▶ Passage provided:
Reputation: 769
I am trying to implement a self learning approach for training a classifier. I am using spark 1.6.0. The problem is when I map a RDD to another I get wrong counts. The same code works OK for small datasets by on larder dataset it just goes nuts.
println("INITIAL TRAINING SET SIZE : " + trainingSetInitial.count())
for(counter <- 1 to 10){
println("------------------- This is the_" + counter + " run -----------------")
println("TESTING SET SIZE : " + testing.count())
val lowProbabilitiesSet = testing.flatMap { item =>
if (model.predictProbabilities(item._2)(0) <= 0.75 && model.predictProbabilities(item._2)(1) <= 0.75) {
List(item._1)
} else {
None
}}.cache()
val highProbabilitiesSet = testing.flatMap { item =>
if (model.predictProbabilities(item._2)(0) > 0.75 || model.predictProbabilities(item._2)(1) > 0.75 ) {
List(item._1 +","+ model.predict(item._2).toDouble )
} else {
None
}}.cache()
println("LOW PROBAB SET : " + lowProbabilitiesSet.count())
println("HIGH PROBAB SET : " + highProbabilitiesSet.count())
trainingSetInitial = trainingSetInitial.union(highProbabilitiesSet.map(x => LabeledPoint(List(x)(0).split(",")(8).toString.toDouble, htf.transform(List(x)(0).toString.split(",")(7).split(" ") ))))
model = NaiveBayes.train(trainingSetInitial, lambda = 1.0)
println("NEW TRAINING SET : " + trainingSetInitial.count())
previousCount = lowProbabilitiesSet.count()
testing = lowProbabilitiesSet.map { line =>
val parts = line.split(',')
val text = parts(7).split(' ')
(line, htf.transform(text))
}
testing.checkpoint()

▶ Dataset entries:
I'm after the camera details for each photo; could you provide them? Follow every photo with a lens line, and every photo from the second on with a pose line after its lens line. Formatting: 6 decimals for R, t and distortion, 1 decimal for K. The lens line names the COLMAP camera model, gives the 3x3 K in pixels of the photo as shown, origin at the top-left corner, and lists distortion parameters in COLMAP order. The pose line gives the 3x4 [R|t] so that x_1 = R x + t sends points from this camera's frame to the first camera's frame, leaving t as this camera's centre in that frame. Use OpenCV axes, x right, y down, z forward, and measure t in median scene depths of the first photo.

* * *

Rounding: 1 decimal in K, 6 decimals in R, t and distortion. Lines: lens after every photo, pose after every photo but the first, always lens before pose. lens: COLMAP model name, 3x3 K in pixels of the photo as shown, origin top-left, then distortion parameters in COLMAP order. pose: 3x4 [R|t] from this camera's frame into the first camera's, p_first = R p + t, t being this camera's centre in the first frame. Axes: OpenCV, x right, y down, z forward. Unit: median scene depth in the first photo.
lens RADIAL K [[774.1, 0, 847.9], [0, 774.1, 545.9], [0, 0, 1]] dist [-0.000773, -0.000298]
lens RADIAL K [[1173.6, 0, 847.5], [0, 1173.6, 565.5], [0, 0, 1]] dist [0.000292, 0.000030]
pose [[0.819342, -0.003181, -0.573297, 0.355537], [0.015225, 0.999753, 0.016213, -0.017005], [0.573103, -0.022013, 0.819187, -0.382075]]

...

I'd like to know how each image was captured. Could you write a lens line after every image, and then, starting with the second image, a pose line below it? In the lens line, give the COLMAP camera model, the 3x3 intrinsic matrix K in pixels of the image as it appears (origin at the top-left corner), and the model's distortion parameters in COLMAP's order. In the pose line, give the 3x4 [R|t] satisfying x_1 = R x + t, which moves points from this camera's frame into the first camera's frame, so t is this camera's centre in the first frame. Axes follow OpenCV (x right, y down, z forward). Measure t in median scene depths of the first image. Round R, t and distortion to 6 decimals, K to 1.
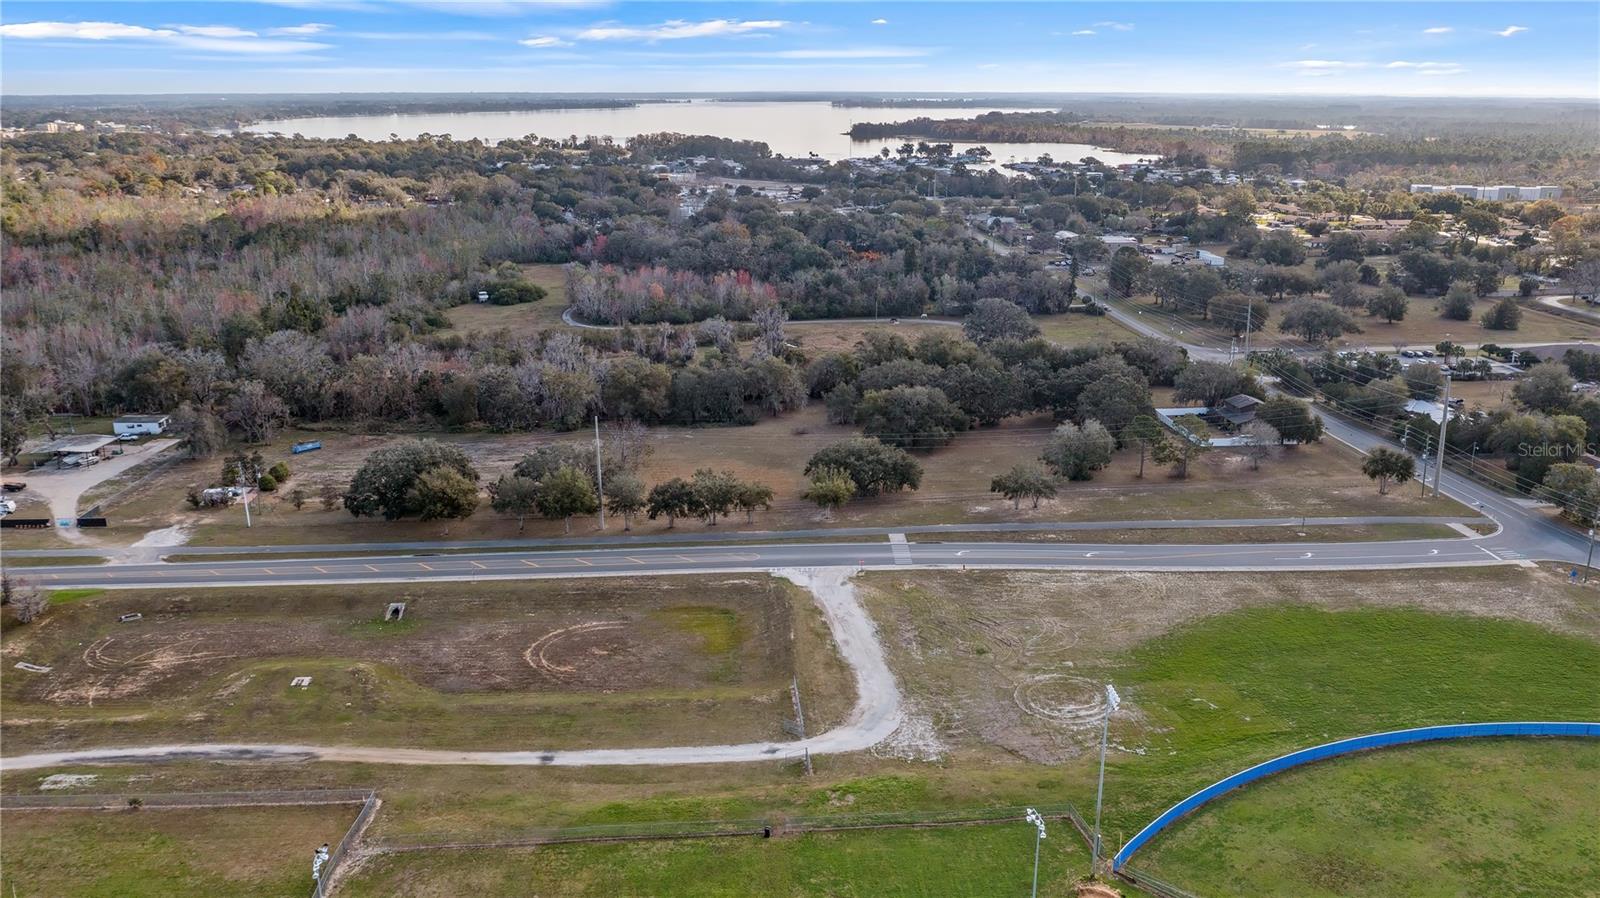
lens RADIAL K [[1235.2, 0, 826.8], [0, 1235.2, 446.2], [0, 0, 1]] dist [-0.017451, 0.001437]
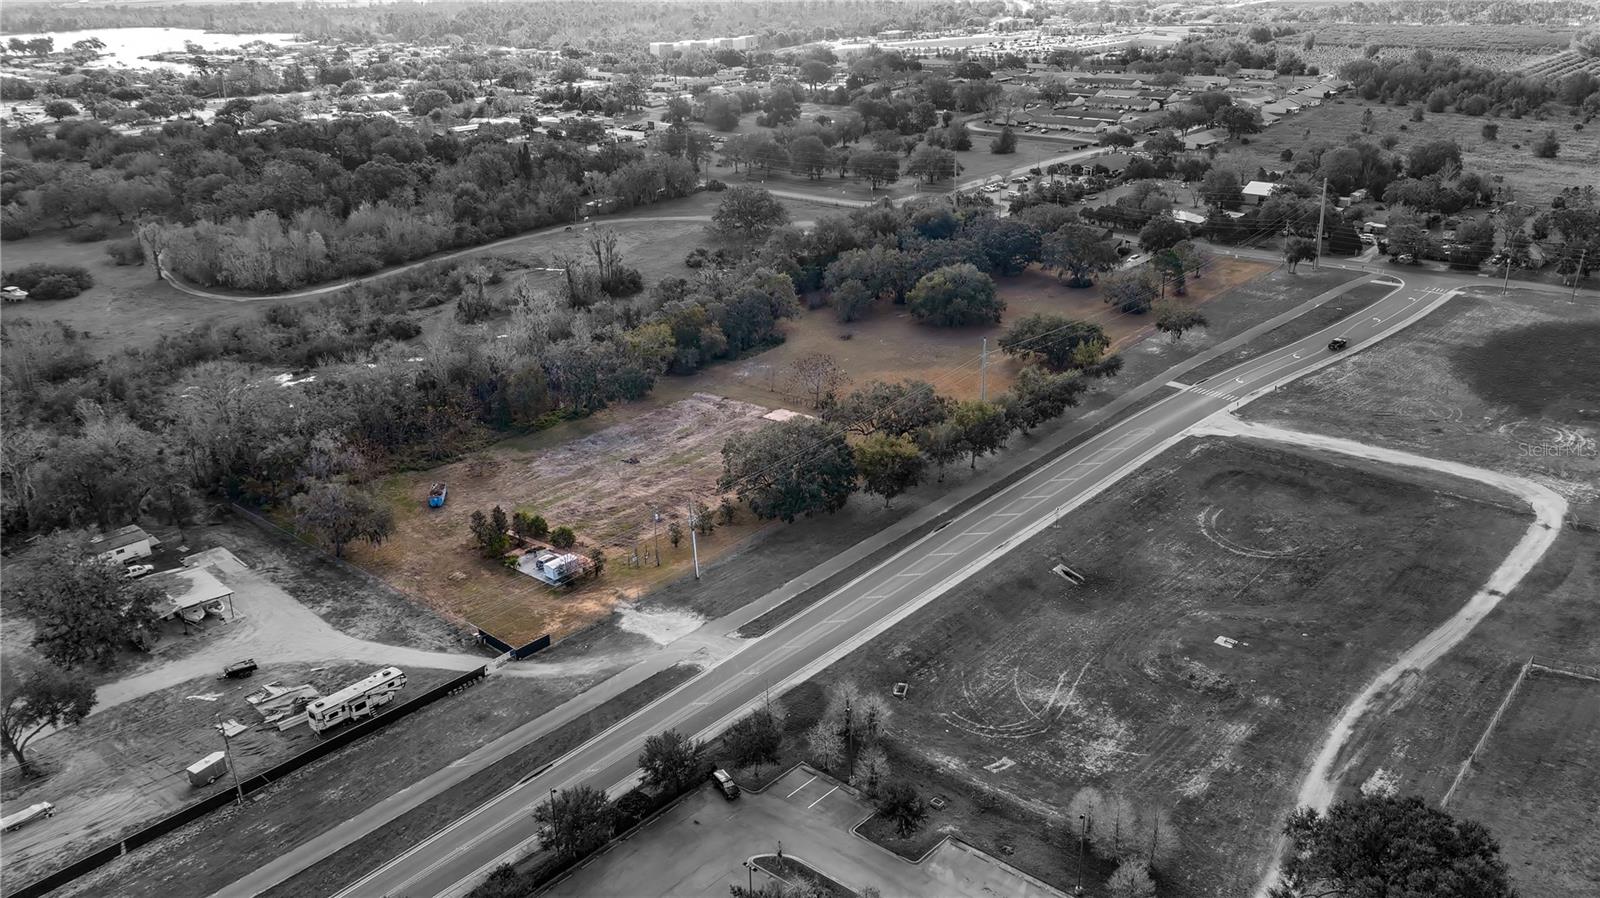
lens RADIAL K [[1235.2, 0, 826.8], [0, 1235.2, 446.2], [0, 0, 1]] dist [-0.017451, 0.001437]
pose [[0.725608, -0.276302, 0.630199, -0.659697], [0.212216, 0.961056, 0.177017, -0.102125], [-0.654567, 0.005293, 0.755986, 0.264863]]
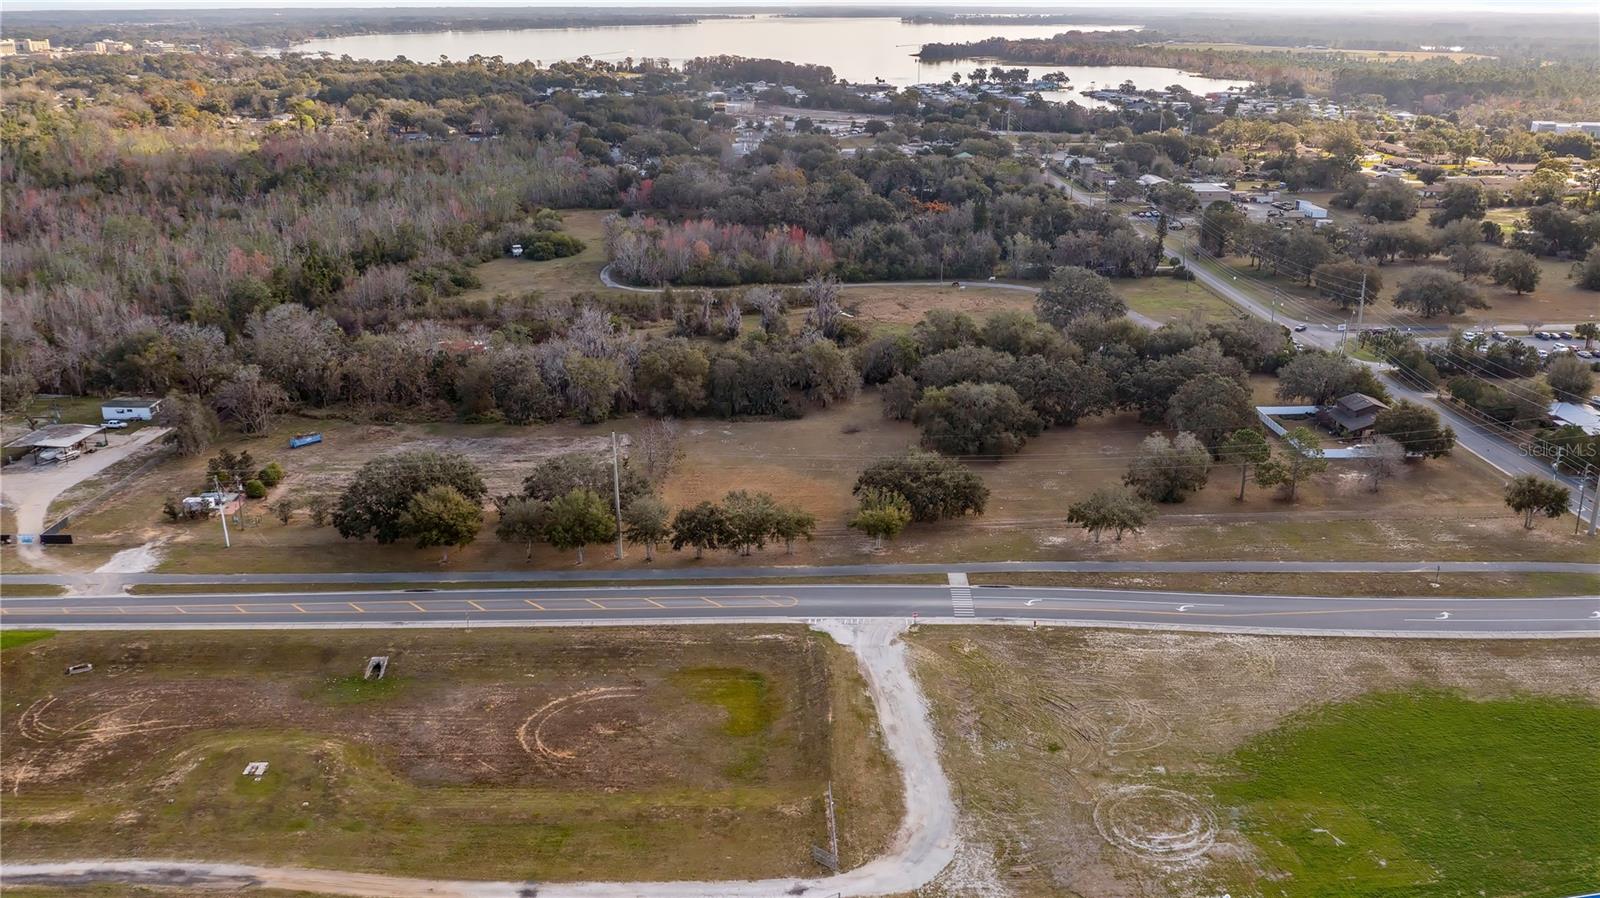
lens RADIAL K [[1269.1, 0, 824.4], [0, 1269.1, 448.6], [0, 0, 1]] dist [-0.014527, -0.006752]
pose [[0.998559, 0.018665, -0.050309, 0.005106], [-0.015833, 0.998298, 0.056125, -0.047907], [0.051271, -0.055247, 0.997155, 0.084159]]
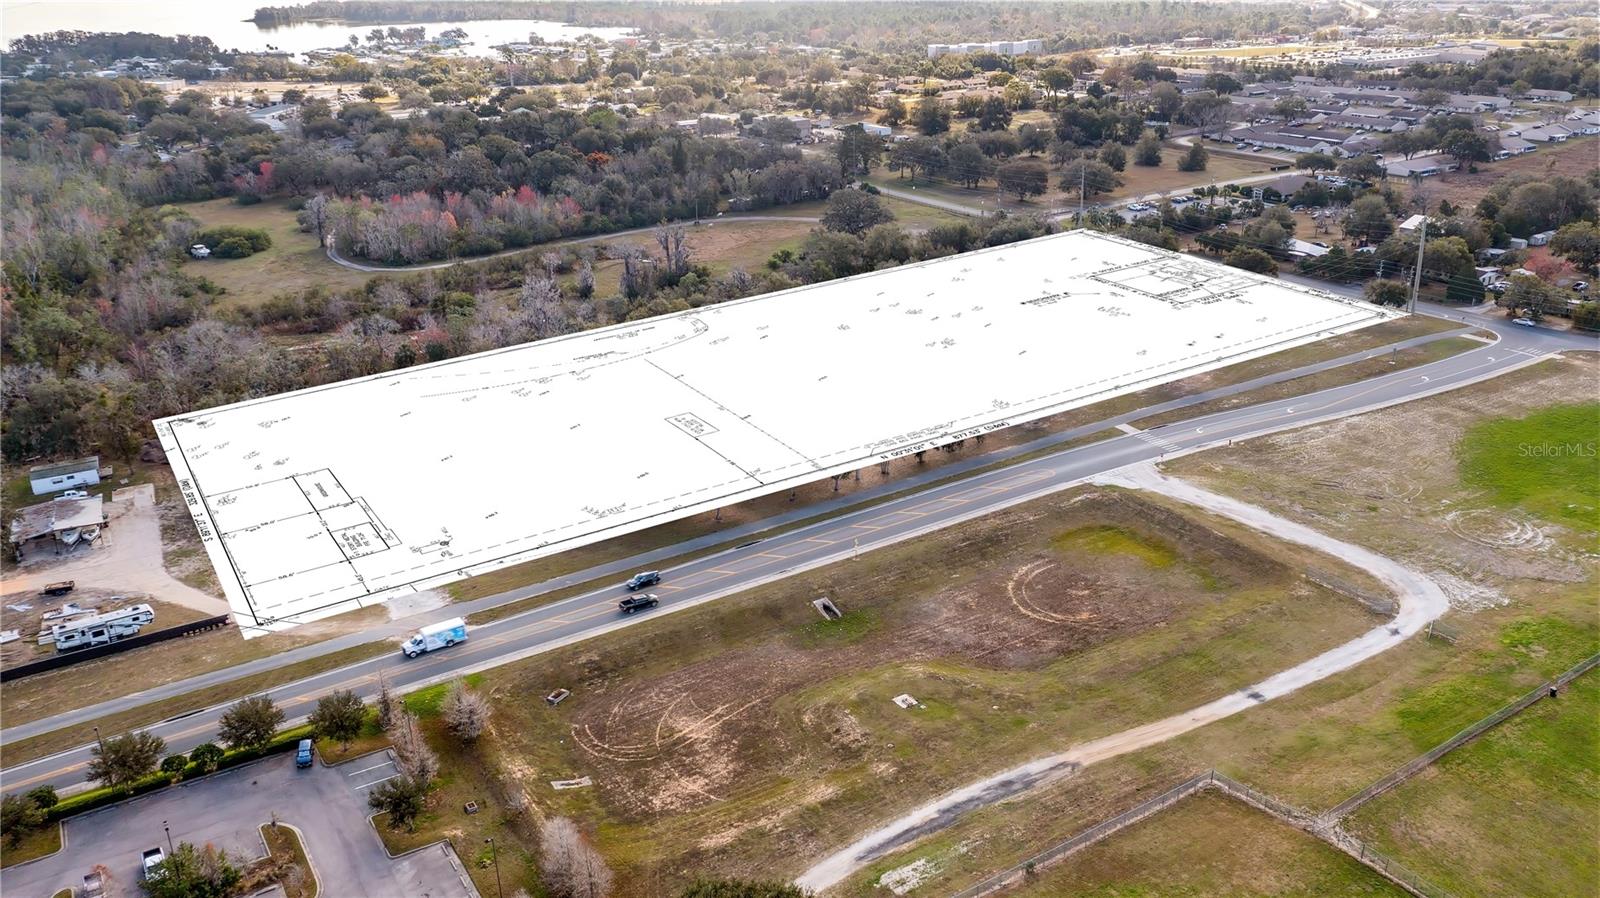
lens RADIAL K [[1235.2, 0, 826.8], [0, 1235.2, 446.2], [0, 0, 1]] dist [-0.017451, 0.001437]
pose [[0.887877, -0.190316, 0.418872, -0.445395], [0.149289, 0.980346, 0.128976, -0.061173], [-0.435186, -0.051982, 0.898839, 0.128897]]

▶ Required tasks:
1) Which version of Spark does the author of the Spark forum post say they are using?
2) Transcribe the lines of the records starting at the line containing "I'd like to" and ending at the line containing "-0.055247, 0.997155, 0.084159]]", leaving the pictures out of your answer.
The Spark forum post and the records are unrelated material.

▶ Per-task answers:
1) Spark 1.6.0

2)
I'd like to know how each image was captured. Could you write a lens line after every image, and then, starting with the second image, a pose line below it? In the lens line, give the COLMAP camera model, the 3x3 intrinsic matrix K in pixels of the image as it appears (origin at the top-left corner), and the model's distortion parameters in COLMAP's order. In the pose line, give the 3x4 [R|t] satisfying x_1 = R x + t, which moves points from this camera's frame into the first camera's frame, so t is this camera's centre in the first frame. Axes follow OpenCV (x right, y down, z forward). Measure t in median scene depths of the first image. Round R, t and distortion to 6 decimals, K to 1.
lens RADIAL K [[1235.2, 0, 826.8], [0, 1235.2, 446.2], [0, 0, 1]] dist [-0.017451, 0.001437]
lens RADIAL K [[1235.2, 0, 826.8], [0, 1235.2, 446.2], [0, 0, 1]] dist [-0.017451, 0.001437]
pose [[0.725608, -0.276302, 0.630199, -0.659697], [0.212216, 0.961056, 0.177017, -0.102125], [-0.654567, 0.005293, 0.755986, 0.264863]]
lens RADIAL K [[1269.1, 0, 824.4], [0, 1269.1, 448.6], [0, 0, 1]] dist [-0.014527, -0.006752]
pose [[0.998559, 0.018665, -0.050309, 0.005106], [-0.015833, 0.998298, 0.056125, -0.047907], [0.051271, -0.055247, 0.997155, 0.084159]]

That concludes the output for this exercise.